On Wed, 6 Nov 2002, Vernon Schryver wrote:

> > From: Peter Beckman <beckman@purplecow.com>
> > Subject: DCC Checksums: How are they determined?
> > I am thinking about writing some software to document and track spam using
> > DCC checksums.  I want to keep a copy of the body of the spam, and use the
> > checksum's from DCC to identify if another one is the same or different.
> That is not far from a description of the DCC.
> > ...
> >                      Fuz2: 9b2f514d ad3c6167 14f3ccc4 ee2abb78    many
> >
> > I assume it is just an MD5 hash on each of these pieces of information.
> > The checksum is just split into 4 groups of 8 chars each for viewing
> > pleasure.
> Yes, those 4 groups are merely easier to read than 32 consecutive
> hex digits.
> > Does DCC do anything special to attachments?  For example, a spam with 3
> > 30K image attachments, are they considered in the checksum?
> I actively discourage discussions of details of how the checksums are
> computed beyond what is written in the documentation.  There is no
> profit for people who dislike spam in helping spammers who generally
> can't read C.  So let's just say attachments are "considered," and
> not talk about what "considered" might mean.
> > There are usually several "Received: " lines in an email.  Which does DCC
> > checksum, or is it all of them?
> The main dcc man page says the following where it discusses the
> checksums:
> ]           Received     last Received: header line in the SMTP message
> See http://www.rhyolite.com/anti-spam/dcc/dcc-tree/dcc.html#X-DCC-Headers
> > When it checksum's the headers, does it checksum the "From: " as well as
> > the address or just the address?  If just the data, how does it deal with
> > multiple received lines?  Concatenate?
> I don't understand that question where it involves From: and Received:
> headers.  I also don't understand 'the "From:" as well as the address'.
> The header checksums covers the entire From header line, with some minor
> exceptions including whitespace and an optional pair of outer <>'s.

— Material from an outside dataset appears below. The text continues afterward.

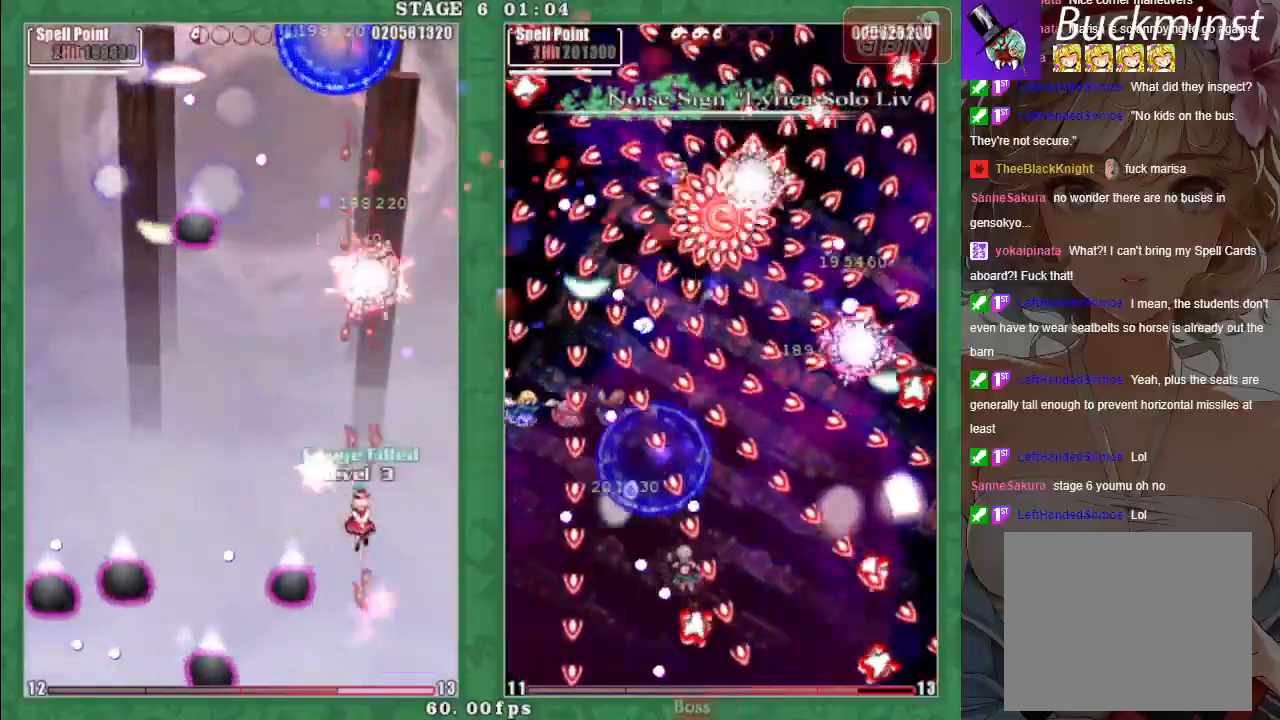
{"buttons": ["A", "X"], "left_stick": "left", "events": [[33, "left_stick", "up-left"], [83, "A", "down"], [167, "A", "up"], [167, "left_stick", "left"], [250, "A", "down"], [350, "A", "up"], [450, "A", "down"]]}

> Perhaps the question would be answered by trying `dccproc -Q` on some
> test messages.
> > ...
> > What happens to the fuzzy 1 and 2 checksums?  Are all [a-z]@[a-z].[a-z]
> > (example) replaced with ####### or something?  Are all proper names, or the
> > first few lines of a spam, replaced with ### or something standard to
> > remove personalization?
> How personalizations are handled is an inappropriate topic for public
> discussions.  In fact there are very few people with whom I'll discuss
> that stuff in private.
> One of the ground rules of the DCC is that new versions of the client
> code must be distributed periodically to deal with changes in spam
> personalizations.  It's been a year since the last change, but there's
> no reason to hurry the next one by giving spammers aid and comfort in
> the form of public discussions.
> Vernon Schryver    vjs@rhyolite.com